I actually agree with Trump about the significance of fake news; I disagree with him about which news is fake.  And the phrase “enemy of the people” has a frightening pedigree, particularly as used by Stalin during the purges.  This is all a part of a calculated strategy, one pulled directly from the fascists in the 1920s and 30s, that Timothy Snyder describes it this way:

Step one: You lie yourself, all the time. Step two: You say it’s your opponents and the journalists who lie. Step three: Everyone looks around and says, “What is truth? There is no truth.”

And then, resistance is impossible, and the game is over.

Trump has praised Stalin’s heir, Putin, for the strength of his leadership and for his high approval rating.  Of course, Putin, like Stalin before him, assures the security of his regime and his high approval ratings by systematically suppressing dissent and controlling the press.

Trump seems envious of Putin’s power, unfettered by that pesky Constitution.  In his recent trip, Trump appeared much more at home with the Saudi monarch than with the leaders of European democracies.

During the campaign, I was continually mystified by Trump’s praise of Putin and by the presence of aids in his campaign with known ties to Russia. Trump even asked for the Russia’s help getting at Clinton’s emails n a nationally televised debate. (Though he wasn’t referring specifically to the emails at the DNC, I imagine he was pleased enough at what he got.)  How did the party of Reagan and Eisenhower ever get to the point that they acquiesce  to such as this?

Even so, I had trouble believing that there was actual collusion between the Trump campaign and Russia, not because I believed Trump when he claimed there was none, but because it was so unnecessary.  The Trump campaign meshed naturally, publicly, with what the Russians were trying to do.   No behind-the-scenes coordination was needed.

robert-mueller

Robert Meuller

So, what will Meuller find when he looks into Russia’s meddling in our election?  Probably, he will confirm much that we already know.

 

Clearly, someone hacked into the Democratic National Committee’s server and leaked a boatload of emails to WikiLeaks.  The intelligence agencies claim to have established that this was done by Russians, apparently under the authority of Putin himself.  However, given the DNC’s rather cavalier in its approach to security, I’m not surprised someone broke in.

The Russians probably funneled money to the campaign of Donald Trump, perhaps also to Bernie Sanders, through some front organizations. They used dummy accounts to promote certain stories on the web that might otherwise have been ignored. They might have added a bit to the fake news, but there was so much of that I hardly see why they would have bothered.  In general, I expect the Russians amplified the havoc, but they certainly didn’t create it.
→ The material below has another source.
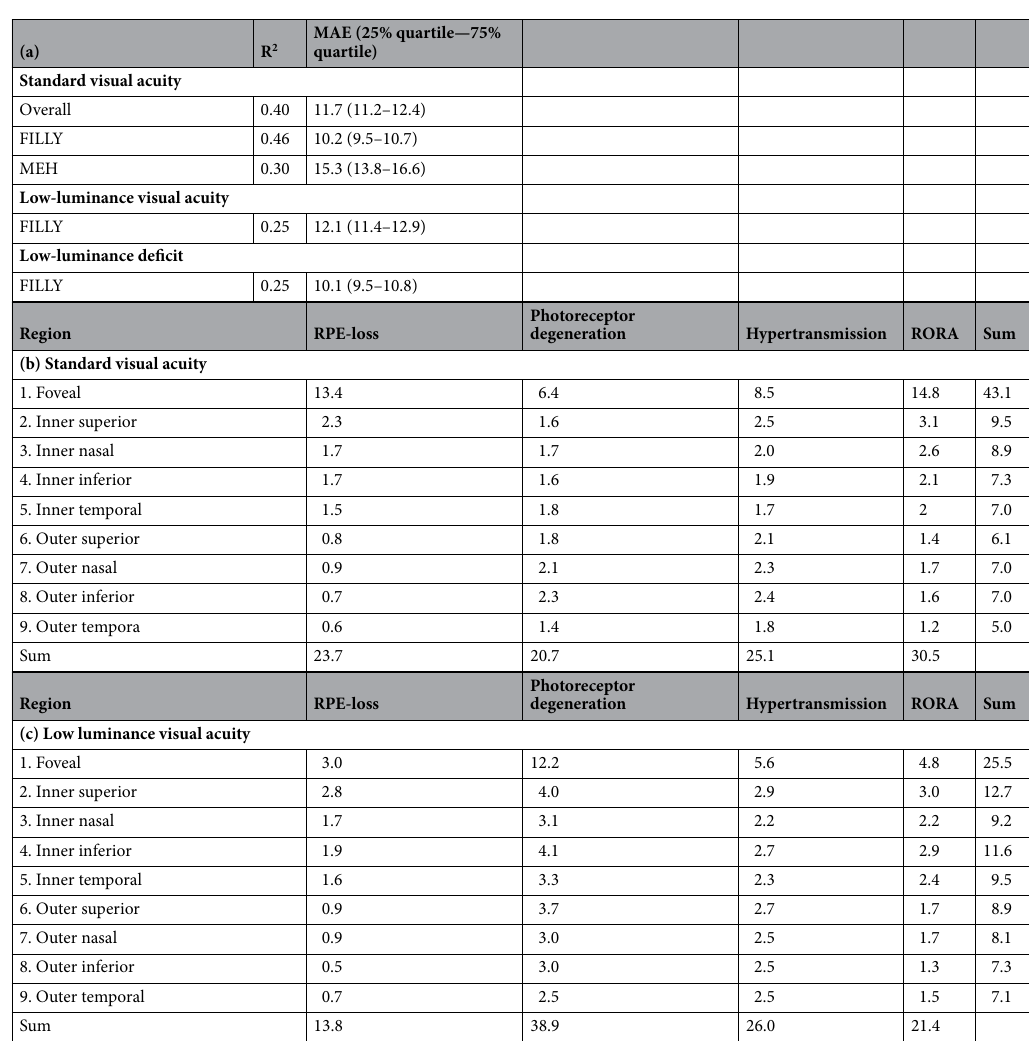
Table 3. Structure–function correlation between qOCT biomarkers of GA area and VA. (a) A random forest regression model was trained using the deep-learning segmentation output (i.e. the raw probabilities at the voxel level for each feature (RPE-loss, photoreceptor degeneration, hypertransmission, and RORA) as input variables to predict cross-sectional VA under standard luminance conditions, low-luminance VA, and low-luminance deficit in ETDRS letters. For VA under standard-luminance conditions, separate models were evaluated for: (i) BCVA under RCT conditions i.e., FILLY; (ii) VA from real-world routine care, i.e., MEH; and (iii) a third that combines the two. Model bootstrapped 100-fold with resultant regression coefficients (r 2 ) and mean absolute error (MAE) shown. Importance of qOCT biomarker features in predicting (b) standard visual acuity and (c) low luminance visual acuity was queried using machine learning. Random forests modelling was used to evaluate value of the qOCT biomarkers RPE-loss, photoreceptor degeneration, hypertransmission, and RORA in predicting cross-sectional visual acuity under standard lighting conditions (Overall model). The resultant adjusted feature importance values were summed according to location within ETDRS region and multiplied by 100 to give the percentage contribution towards the model’s performance. For example, RORA within the foveal region accounted for 16.8% of the model’s performance of r 2 0.40 MAE 11.7 ETDRS letters for standard visual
It might be that Trump or one of his functionaries was dumb enough to step over the line and do something that would justify prosecution in a court of law.  Certainly, people in the Trump entourage, i.e. Paul Manifort and Michael Flynn, had financial ties to some unsavory Russian characters.  It appears that Trump has attempted to interfere with the investigations, and there might be something in the cover up that was illegal.  You would think Trump would have learned enough from Nixon in the Watergate scandal to avoid this, but Trump occasionally shown himself to be phenomenally brash and ignorant.

In summary, Russia’s political tools are sophisticated and their motives are sinister.  We need to understand what they are up to and how to combat them.  But while we concern ourselves with the active measures of foreign governments,  we also need to pay attention to the attack on truth from within our own country.  This actually poses the bigger threat to our democracy.

And subscribe to a good newspaper.  We need them.

 

1 thought on “Trump, Russia and The Threat to Democracy

  1. I posted this shortly after the Meuller investigation began. Re-reading it now, it is still relevant. It contains a couple of points:

    1) Covert collusion was simply unnecessary: the aims of our Russian enemies were, for the most part, indistinguishable from the aims of the Trump campaign.

    2) Our main defense against those who would subvert our democracy is a vibrant corps of journalists dedicated to providing reliable information.